When Just Running is Enough



Tomorrow I'll run my second post baby half marathon, and let's just say the past two weeks have not been the lead up I'd wanted. I got sick, thought it was nothing, got sicker, found out I had a sinus infection, a wheeze, and to top it off, I'm anemic. All fixable things, but not news anyone wants to hear before a half.

The Seaside Half Marathon has always been special to me. I grew up close by and came here often, so as we enter Florida on our drive down each year, I get this strong, nostalgic feeling of coming home. I love this beautiful town and the race here. Jason and I ran it twice before having kids, and then my parents and sister, along with her family joined us every year. My dad and brother-in-law babysit while my sis runs the 5k and then she helps too while Jason and I run the half. 

My PR is here (1:44:45), and even when I don't run a personal best, I always have a great time running this race. It is an out-and-back course, so I always see Jason with the front runners as he's speeding back to the finish. It always gives me a lift to see him. Then as I'm heading back I see my mom and get another lift. When we finish we get a gorgeous Vera Bradley bag, and I love hearing how everyone's race went. 

Last year I ran the 5k because Matthew was only 8 weeks old, and I won 3rd place in my age group.
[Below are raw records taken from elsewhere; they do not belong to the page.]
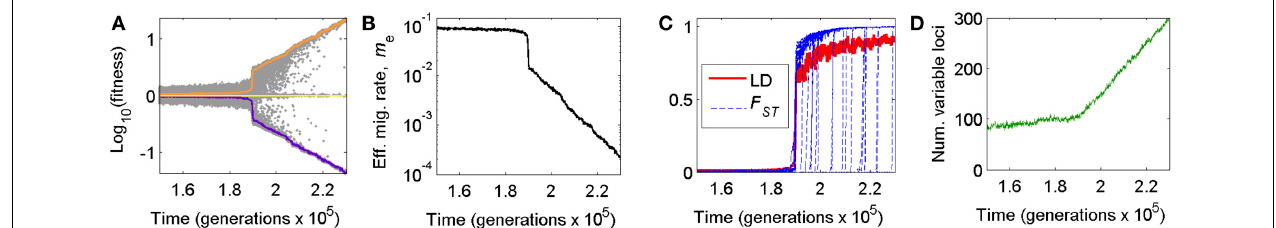
from divergent local adaptation, during the transition into GWC. (C) The genome-wide average of linkage disequilibrium (LD) for pairs of loci on different chromosomes (single, red line) and F ST values (blue lines) over time for a random subsample of loci, depicting dramatic rises in these metrics of divergence accompanying GWC. (D) Jump in the rate of accumulation of divergently selected alleles as GWC occurs. Plots were produced from one example simulation run of the BU2S model (Methods; see also Flaxman et al., 2014) with N = 20 , 000 individuals, m = 0 . 1, s = 0 . 01, and no inverted regions in the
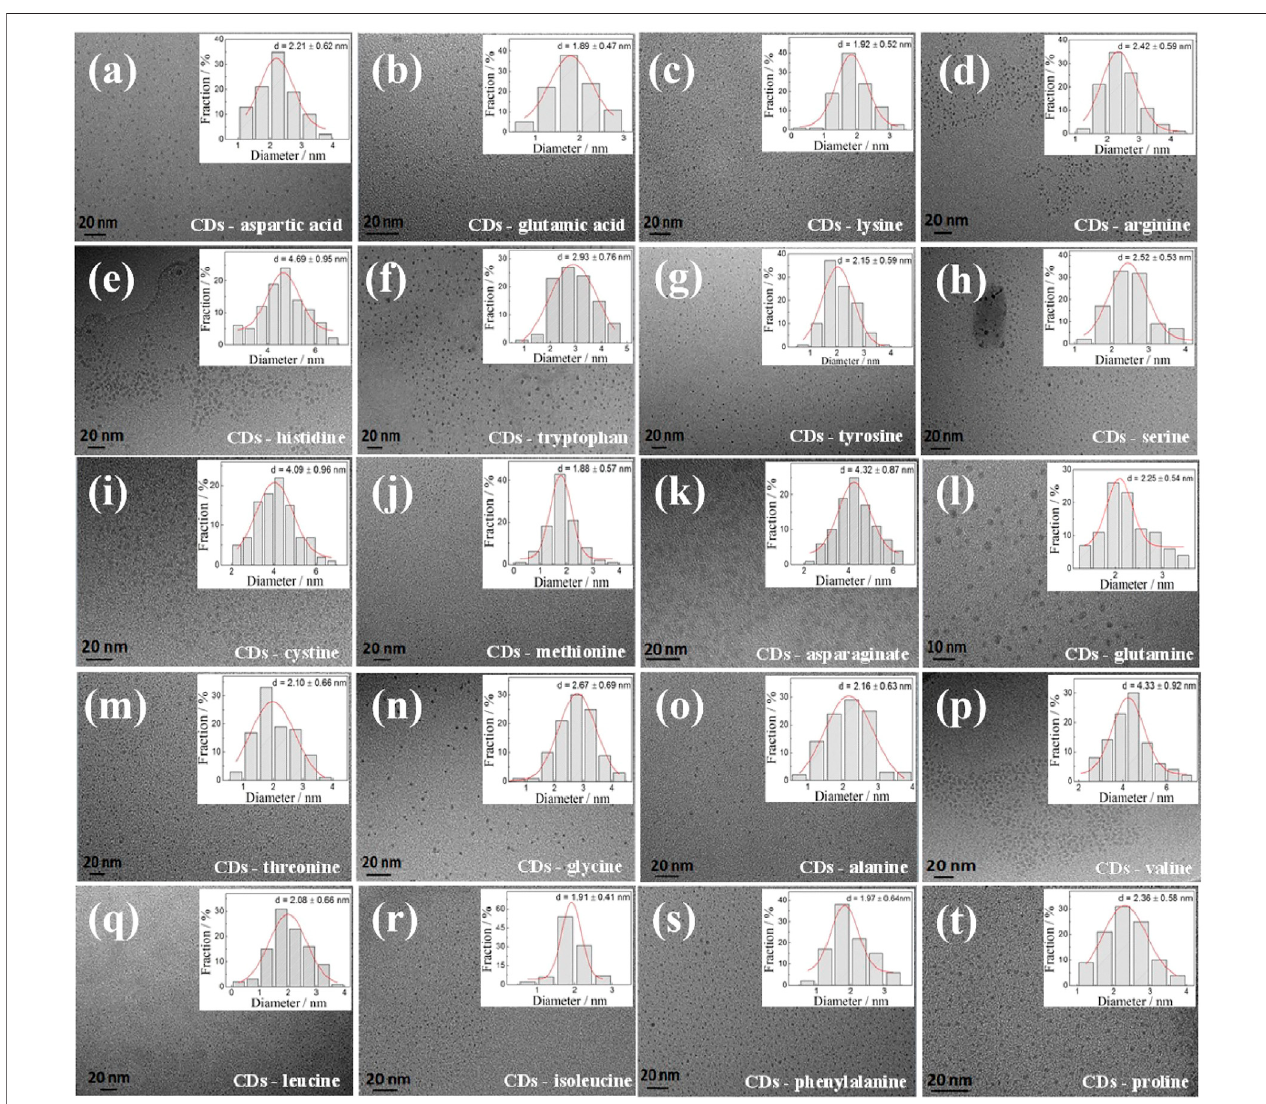
FIGURE 1 | HRTEM images of different CDs. Inset: the corresponding particle size distribution histograms of CDs from 100 nanoparticles.The CDs a-t: CDs- aspartic acid, CDs-glutamci, CDs-lysine, CDs-arginine, CDs-histidine, CDs-tryptophan, CDs-tyrosine, CDs-serine, CDs-cystine, CDs-methionine, CDs-asparaginate, CDs-glutamine, CDs-threonine, CDs-glycine, CDs-alanine, CDs-valine, CDs-leucine, CDs-isoleucine, CDs-phenylalanine and CDs-proline, respectively.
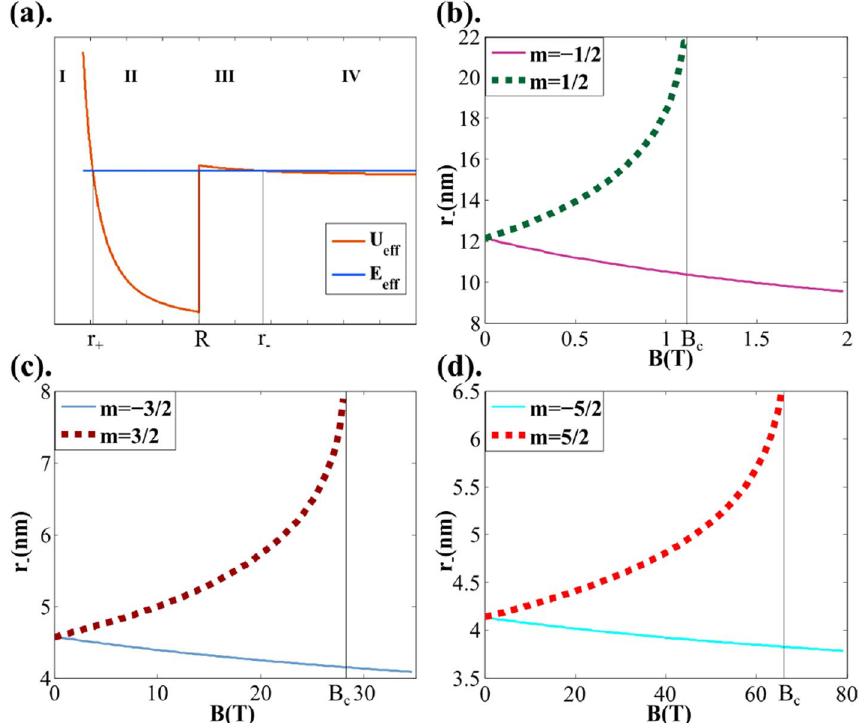
Figure 2. ( a ) Effective energy E eff (blue curve) and effective potential U eff (red curve) of a graphene quantum dot with radius R . The plot can be divided into four regions along the r axis (I, II, III, and IV), in which the quasi-bound states exist in region II. Panels ( b – d ) plot the r 1 / 2, 3 / 2, and 5 / 2, respectively ( R 4nm ). These plots are related to the width of the energy m = ± ± ± = spectrum. The corresponding quasi-bound states become bound states when B exceeds the critical magnetic 1.1T for m=1/2; in the higher angular momentum channels, we obtain field strength B c ( B c 1 / 2 | m = ≈ 28TandB c 66T B c 3 / 2 m 5 / 2 | m = ≈ | ≈ =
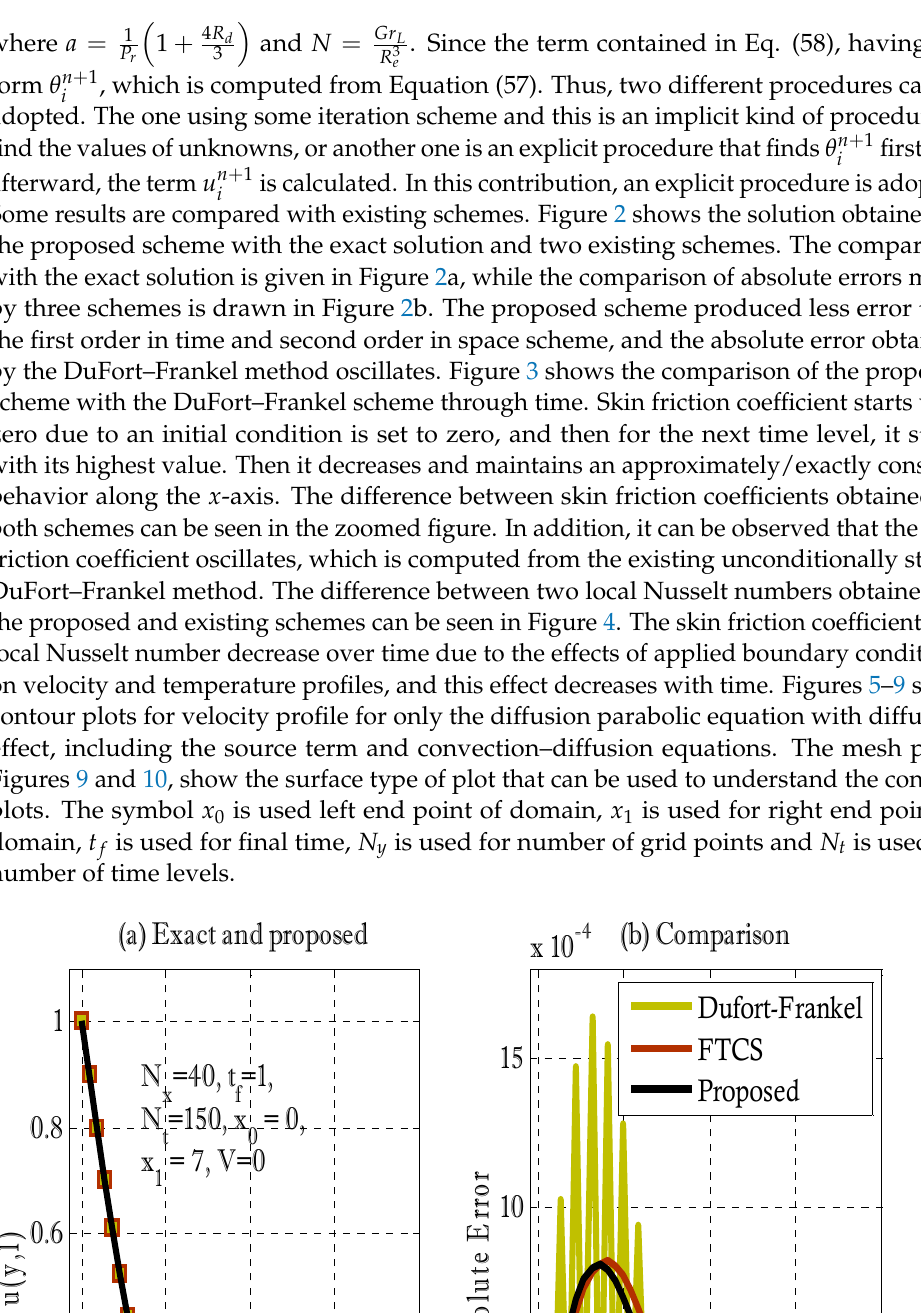
Figure 3. Comparison of the proposed scheme with the Dufort–Frankel method in finding the skin friction coefficient through time.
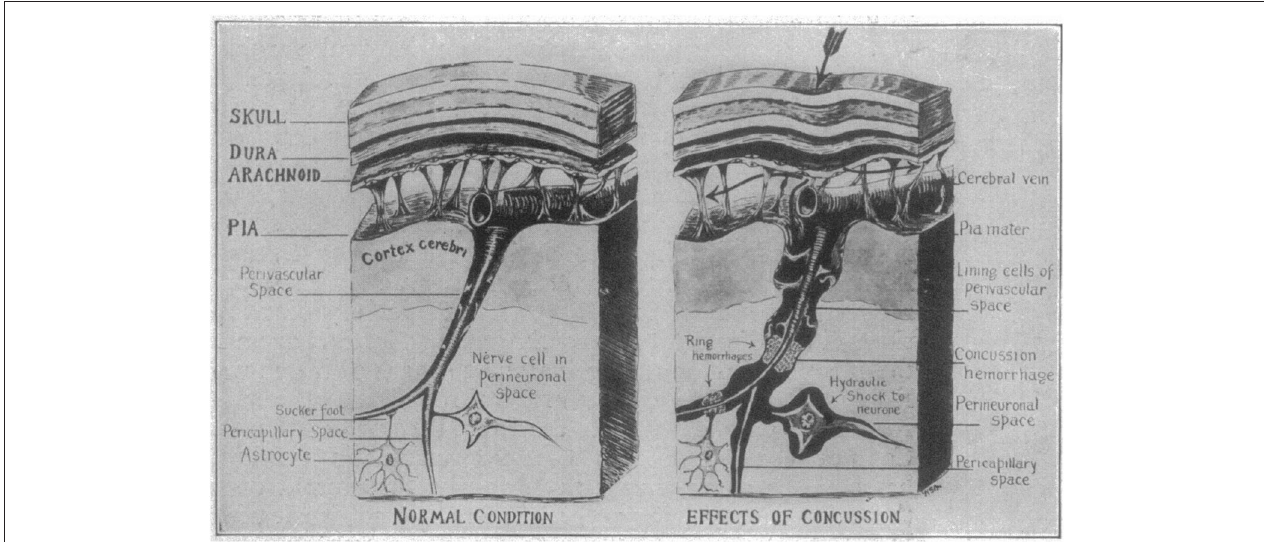
FIGURE 1 | Schematic of Cassasa’s hypothesis of concussion described by Martland in 1928, which he attributed to Charles B. Cassasa. The first step is an indentation of the skull caused by a mechanical force. A hydrostatic pressure wave then travels from the subarachnoid space and along the perivascular space to produce ring hemorrhages and hydrostatic shock to the neurons. Reproduced with permission from Martland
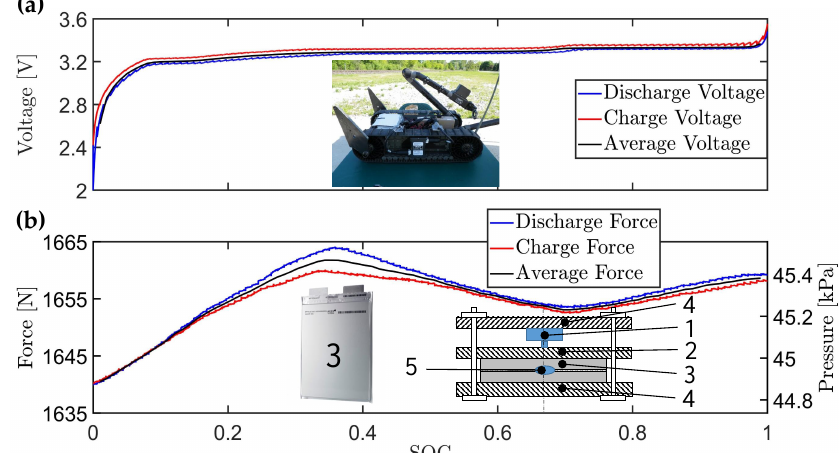
Figure 1. Measured voltage and force for the 20 Ah A123 lithium ion iron phosphate battery cycled under low current rate C /20. ( a ) Measured discharge (blue), charge (red), and average of discharge and charge (black) voltage for a C /20 cycle. For military robots such as the Packbot shown above, SOC estimation is critical to avoid the robot getting stranded. Lithium ion iron phosphate (LFP) batteries are typically used for operation of this robot due to the high power required. ( b ) Measured discharge (blue), charge (red), and average of discharge and charge (black) force for the under current rate C /20. The experimental battery fixture consists of: (1) load cell (force sensor); (2) movable plate; (3) lithium ion battery; (4) two aluminum end-plates; (5) temperature sensor. For generalization of the results to the other cell sizes, the force measurements can be converted to pressure by diving the force by the surface area of our battery ( A b ) , which is the width ( w b = 0.161 m) times the length ( l b = 0.227 m) of the battery, A b = w b × l b m 2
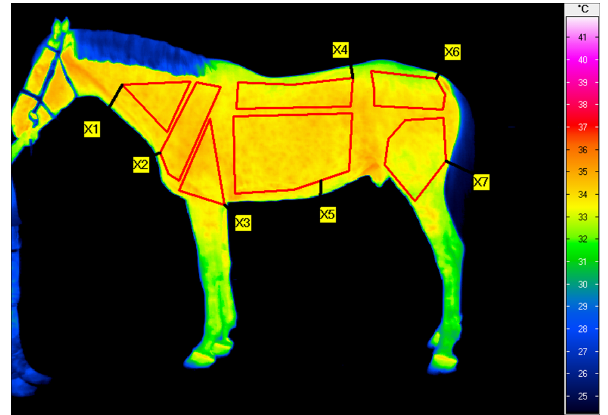
Figure 1. Example thermographic image of the left side of the horse before exercises on the treadmill with the seven regions of in- terest (ROIs) shown: neck (RO1), shoulder (ROI2), elbow (ROI3), back (ROI4), chest (ROI5), gluteus (ROI6), quarter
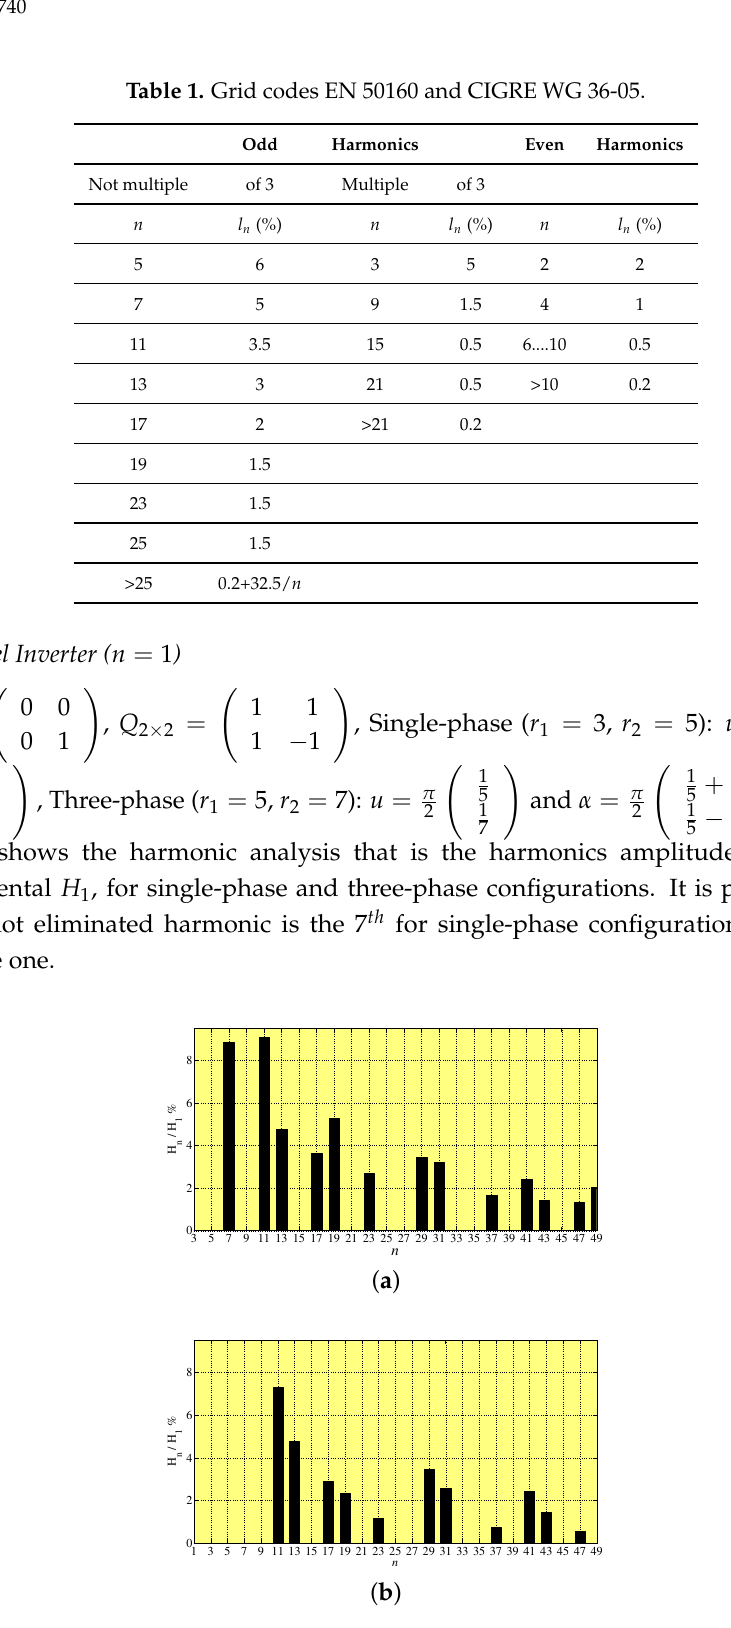
Figure 5. Percentage values of harmonics amplitudes H n with respect to the fundamental H 1 for the CHB 5-level inverter: ( a ) single-phase configuration, ( b ) three-phase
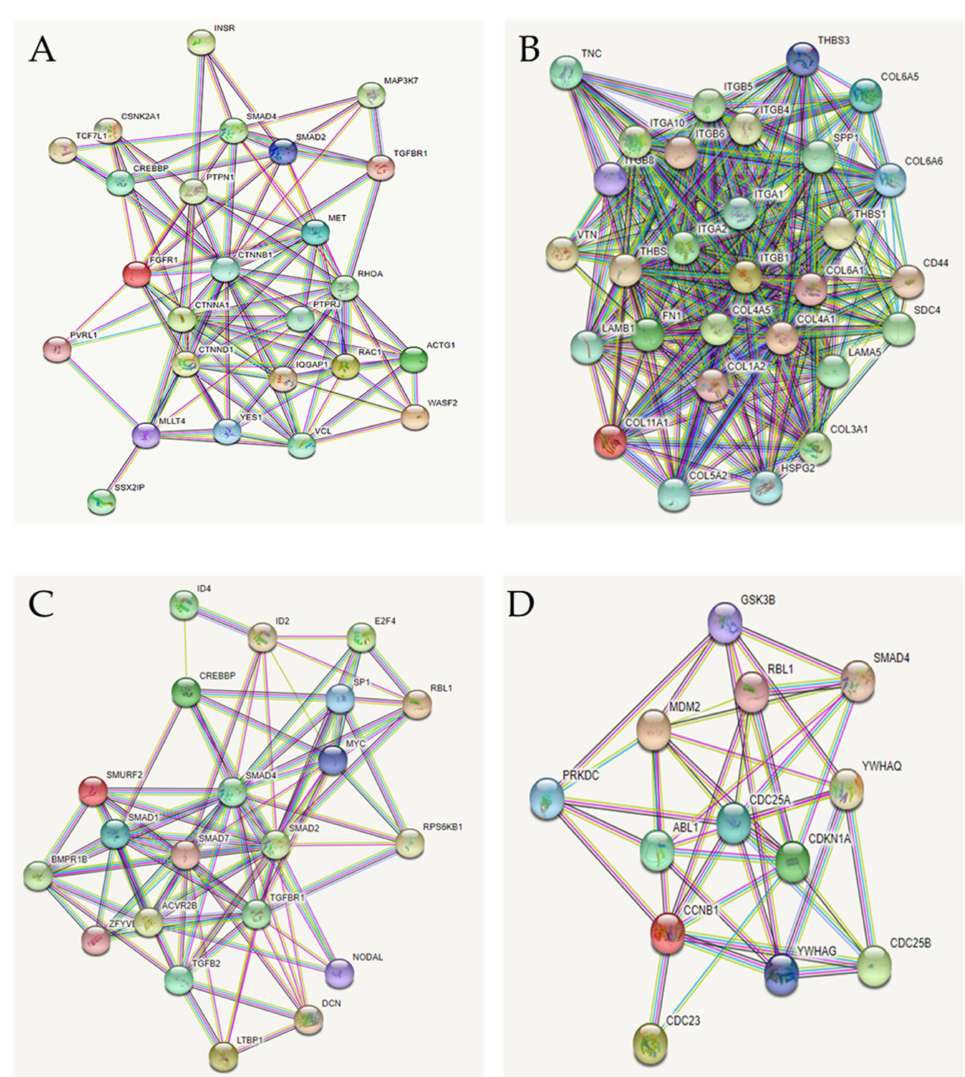
Figure 5. Protein − protein interaction (PPI) network. PPI network has been generated by STRING (Search Tool for the Retrieval of Interacting Genes/Proteins) based on the targeted proteins involved in ( A ) the adherens junction; ( B ) the ECM-receptor interaction pathway; ( C ) the TGF β ; and ( D ) the cell cycle pathway. Nodes are proteins. The thickness of the line is proportional to the strength of the interaction between 2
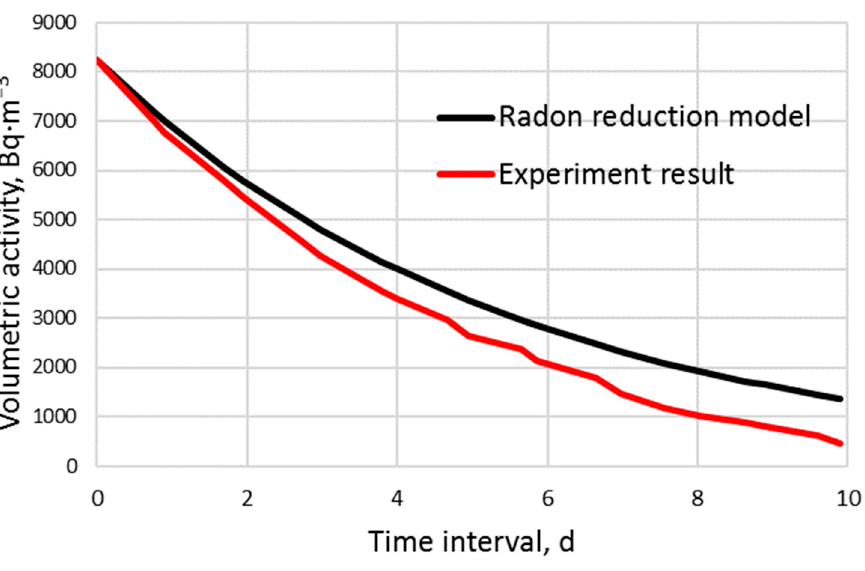
Figure 3. Radon leakage parameter assessment results.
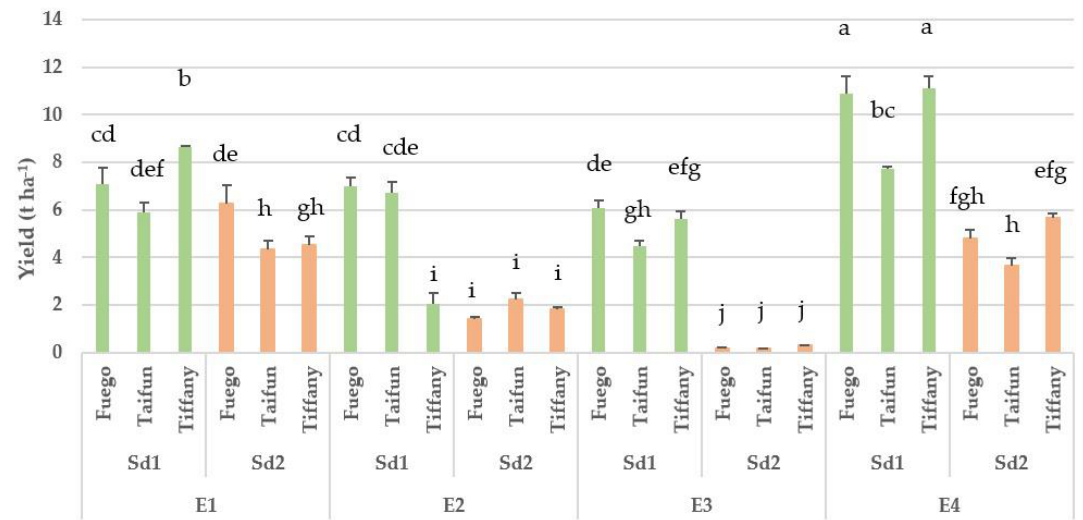
Figure 2. Interaction between faba bean cultivars with different sowing dates under different environments for seed yield. SD1: early sowing date and SD2: late sowing date. E1, E2, E3, and E4 represent the different environments (see Table 2 for more details). Values (means ± SE, n = 3). Means followed by different letter in each bar plot are significantly different according to the Tukey’s post hoc test ( p = 0.05).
It was my first race after having him, so it was fun to do well. 

This year I've been looking forward to running the half again. The Elkmont half last month was my first post baby return to this distance and it showed me where I was and reminded me that I could, in fact, run this distance. I had hoped to knock two minutes off my time there, and I knew what I needed to do in my training to make that happen in Seaside. I was excited and ready to get started...

But for some reason, or many reasons actually, my training never got where I wanted it to be. Crazy winter weather, friends who needed our help, and finally sickness that lasted two weeks...

Even tonight I can still hear the wheeze in my lungs. I feel a ton better after a few days of antibiotics and I think my iron supplement is beginning to help some too. I'm definitely on the mend, but I'm not 100%, and not in the racing shape I'd hoped to be in by now.

And yet...we have had a great time so far. My girl has a serious love for the beach and seeing her out there is witnessing pure joy. My boy is one now, and everything is new to him. He soaks it in, and I love seeing that too. The weather has been perfect, and I've already eaten at my favorite spots and gotten coffee at my favorite cafe. 

And despite the past two weeks, I am looking forward to the race tomorrow. It won't be my best - it won't even be an improvement on my last most likely. But I can still go out there and enjoy running in this place I love with people I love, doing an activity I love. I've made peace with whatever outcome may be, and for tomorrow, the simple joy I find in getting to run will be more than enough.